We will end with what we might well have begun with. This semi-sabbath has sent God’s shepherds back in time to a slower, more deliberate, potentially more spiritual, pastoral era when his servants had to do their jobs by showing up with only Word and prayer. Everything else at our disposal, save a few of the sturdiest books on our shelf, is unnecessary. It may be helpful, or fascinating, or cool, but none of it is needful as the Spirit measures need.

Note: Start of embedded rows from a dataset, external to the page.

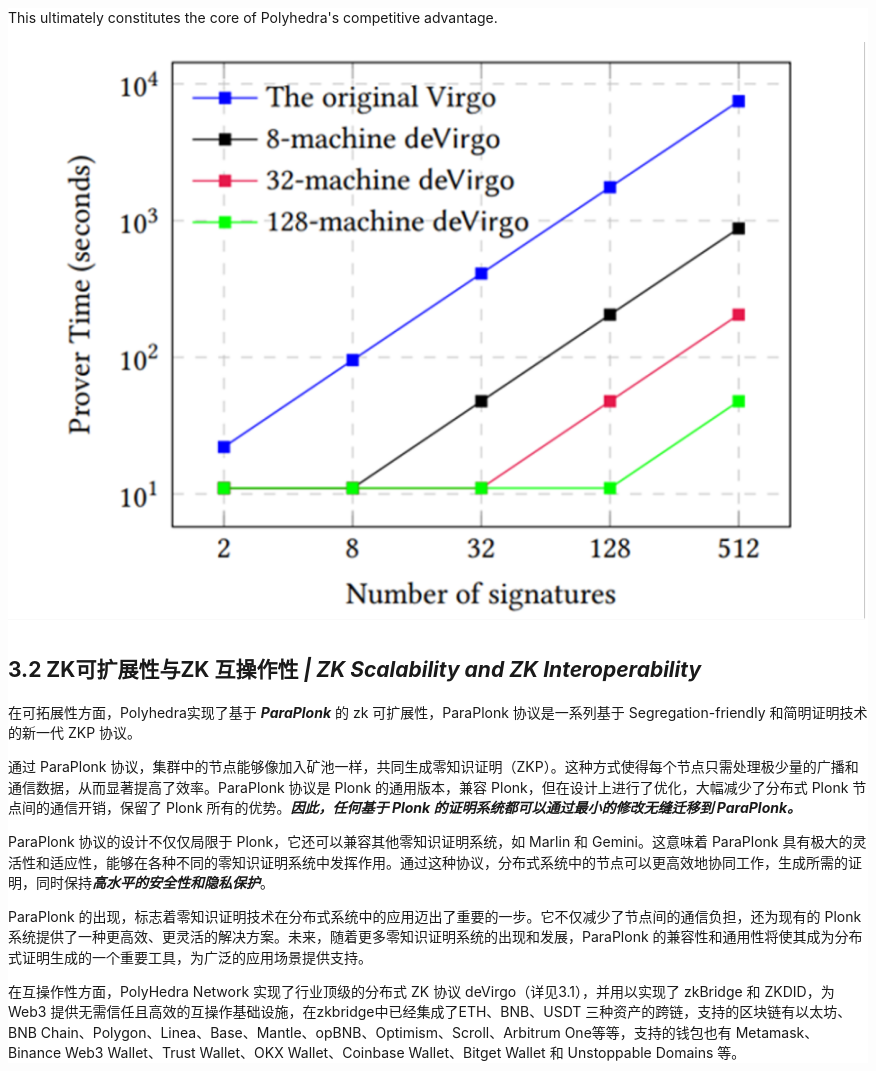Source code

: This ultimately constitutes the core of Polyhedra's competitive advantage.

 ![deVirgo 算法相比于 Virgo 算法](../web3/zkj/1.png)

## 3.2 ZK**可扩展性与ZK 互操作性 *| ZK Scalability and ZK Interoperability***

在可拓展性方面，Polyhedra实现了基于 ***ParaPlonk*** 的 zk 可扩展性，ParaPlonk 协议是一系列基于 Segregation-friendly 和简明证明技术的新一代 ZKP 协议。

通过 ParaPlonk 协议，集群中的节点能够像加入矿池一样，共同生成零知识证明（ZKP）。这种方式使得每个节点只需处理极少量的广播和通信数据，从而显著提高了效率。ParaPlonk 协议是 Plonk 的通用版本，兼容 Plonk，但在设计上进行了优化，大幅减少了分布式 Plonk 节点间的通信开销，保留了 Plonk 所有的优势。***因此，任何基于 Plonk 的证明系统都可以通过最小的修改无缝迁移到 ParaPlonk。***

ParaPlonk 协议的设计不仅仅局限于 Plonk，它还可以兼容其他零知识证明系统，如 Marlin 和 Gemini。这意味着 ParaPlonk 具有极大的灵活性和适应性，能够在各种不同的零知识证明系统中发挥作用。通过这种协议，分布式系统中的节点可以更高效地协同工作，生成所需的证明，同时保持***高水平的安全性和隐私保护***。

ParaPlonk 的出现，标志着零知识证明技术在分布式系统中的应用迈出了重要的一步。它不仅减少了节点间的通信负担，还为现有的 Plonk 系统提供了一种更高效、更灵活的解决方案。未来，随着更多零知识证明系统的出现和发展，ParaPlonk 的兼容性和通用性将使其成为分布式证明生成的一个重要工具，为广泛的应用场景提供支持。

在互操作性方面，PolyHedra Network 实现了行业顶级的分布式 ZK 协议 deVirgo（详见3.1），并用以实现了 zkBridge 和 ZKDID，为 Web3 提供无需信任且高效的互操作基础设施，在zkbridge中已经集成了ETH、BNB、USDT 三种资产的跨链，支持的区块链有以太坊、BNB Chain、Polygon、Linea、Base、Mantle、opBNB、Optimism、Scroll、Arbitrum One等等，支持的钱包也有 Metamask、Binance Web3 Wallet、Trust Wallet、OKX Wallet、Coinbase Wallet、Bitget Wallet 和 Unstoppable Domains 等。
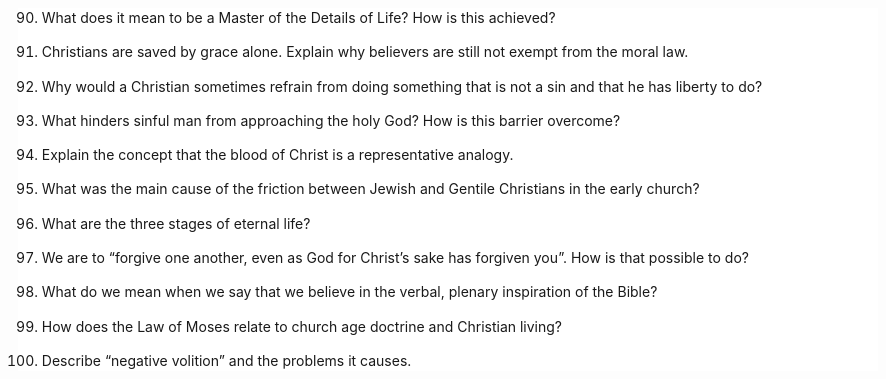 90. What does it mean to be a Master of the Details of Life? How is this
achieved?

91. Christians are saved by grace alone. Explain why believers are still
not exempt from the moral law.

92. Why would a Christian sometimes refrain from doing something that is
not a sin and that he has liberty to do?

93. What hinders sinful man from approaching the holy God? How is this
barrier overcome?

94. Explain the concept that the blood of Christ is a representative
analogy.

95. What was the main cause of the friction between Jewish and Gentile
Christians in the early church?

96. What are the three stages of eternal life?

97. We are to “forgive one another, even as God for Christ’s sake has
forgiven you”. How is that possible to do?

98. What do we mean when we say that we believe in the verbal, plenary
inspiration of the Bible?

99. How does the Law of Moses relate to church age doctrine and
Christian living?

100. Describe “negative volition” and the problems it causes.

So, what is a servant to do without places to go and people to see? Perhaps we ought to pray like it is a job we love. Our fellow castaway helps us again:
Thus I lived mighty comfortably, my mind being entirely composed by resigning myself to the will of God, and throwing myself wholly upon the disposal of His providence. This made my life better than sociable, for when I began to regret the want of conversation I would ask myself, whether thus conversing mutually with my own thoughts, and (as I hope I may say) with even God Himself … was not better than the utmost enjoyment of human society in the world?
Robinson Crusoe
The COVID semi-sabbath will end eventually, but if we learn this last lesson, its rest will endure when the world opens again.